_READING PASSAGE:_
>>>>

Overview
"The story is carried out with a controlled fierceness that doesn't waver for a minute." —Kirkus Reviews
Red Schuhart is a stalker, a young rebel who is compelled, despite extreme danger, to venture illegally into the Zone to collect mysterious alien artifacts. His life is dominated by the place and the thriving black market in alien products. But when he and his friend Kirill go into the Zone together, something goes terribly wrong. The news Red receives from his girlfriend upon his return makes it inevitable that he'll keep going back to the Zone, again and again, until he finds the answer to all his problems. Back in print after 30 years, this brand new translation of a science-fiction classic has been supplemented with a foreword by Ursula K. Le Guin and a new afterword by Boris Strugatsky that explains the strange history of its original publication in Russia.

<<<<

_DIRECTIONS:_
1. In the overview, what does Red Schuhart enter the Zone to collect?
2. Say whether each statement agrees with the overview, and quote the words that decide it: (a) Red goes into the Zone together with his friend Kirill. (b) The new edition has a foreword by Boris Strugatsky. (c) The book is back in print after 30 years.

_ENTRIES SUPPLIED:_
>>>>

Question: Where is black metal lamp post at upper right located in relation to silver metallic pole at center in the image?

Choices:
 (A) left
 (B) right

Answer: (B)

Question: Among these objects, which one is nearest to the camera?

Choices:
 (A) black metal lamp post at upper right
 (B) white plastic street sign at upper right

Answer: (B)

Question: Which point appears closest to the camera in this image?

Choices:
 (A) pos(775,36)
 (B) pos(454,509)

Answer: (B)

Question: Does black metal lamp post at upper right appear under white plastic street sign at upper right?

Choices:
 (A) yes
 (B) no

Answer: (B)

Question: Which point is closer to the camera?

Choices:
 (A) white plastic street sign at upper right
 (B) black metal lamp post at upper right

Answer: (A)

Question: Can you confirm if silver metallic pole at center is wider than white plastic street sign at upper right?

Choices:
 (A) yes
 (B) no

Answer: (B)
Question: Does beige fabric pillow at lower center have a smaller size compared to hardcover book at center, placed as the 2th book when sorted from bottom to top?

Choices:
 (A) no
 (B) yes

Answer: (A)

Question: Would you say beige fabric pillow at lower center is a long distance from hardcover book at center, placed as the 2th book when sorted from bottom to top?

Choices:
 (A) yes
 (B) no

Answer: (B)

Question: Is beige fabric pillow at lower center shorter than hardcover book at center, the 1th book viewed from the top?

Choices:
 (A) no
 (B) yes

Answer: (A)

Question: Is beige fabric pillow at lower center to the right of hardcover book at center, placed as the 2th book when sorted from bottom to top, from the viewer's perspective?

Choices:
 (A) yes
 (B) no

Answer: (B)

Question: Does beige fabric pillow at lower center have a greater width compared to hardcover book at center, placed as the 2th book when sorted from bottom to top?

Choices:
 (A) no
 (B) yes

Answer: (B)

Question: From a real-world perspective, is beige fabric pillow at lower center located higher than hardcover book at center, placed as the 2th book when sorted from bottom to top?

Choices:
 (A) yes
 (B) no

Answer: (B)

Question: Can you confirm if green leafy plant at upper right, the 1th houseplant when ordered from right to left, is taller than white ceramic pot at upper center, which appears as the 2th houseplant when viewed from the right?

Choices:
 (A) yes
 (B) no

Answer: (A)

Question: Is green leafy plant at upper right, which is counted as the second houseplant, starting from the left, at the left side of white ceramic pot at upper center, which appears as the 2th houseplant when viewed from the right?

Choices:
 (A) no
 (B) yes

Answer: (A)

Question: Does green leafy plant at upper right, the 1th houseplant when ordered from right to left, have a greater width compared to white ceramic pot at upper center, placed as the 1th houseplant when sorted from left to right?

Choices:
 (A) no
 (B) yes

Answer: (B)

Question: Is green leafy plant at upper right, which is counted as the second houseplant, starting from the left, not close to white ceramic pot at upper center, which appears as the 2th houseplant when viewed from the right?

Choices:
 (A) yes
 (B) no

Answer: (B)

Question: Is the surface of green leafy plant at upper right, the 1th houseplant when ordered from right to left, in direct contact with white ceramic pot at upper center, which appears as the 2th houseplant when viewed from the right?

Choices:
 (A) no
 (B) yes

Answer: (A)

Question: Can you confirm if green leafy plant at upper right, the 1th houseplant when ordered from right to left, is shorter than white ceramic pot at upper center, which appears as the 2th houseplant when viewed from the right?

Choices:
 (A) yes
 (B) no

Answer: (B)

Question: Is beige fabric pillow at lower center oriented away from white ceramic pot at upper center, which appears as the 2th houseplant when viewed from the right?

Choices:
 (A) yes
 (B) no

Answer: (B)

<<<<

_TASK RESPONSES:_
1. Mysterious alien artifacts.

2.
(a) Yes: "when he and his friend Kirill go into the Zone together."
(b) No: "a foreword by Ursula K. Le Guin and a new afterword by Boris Strugatsky."
(c) Yes: "Back in print after 30 years."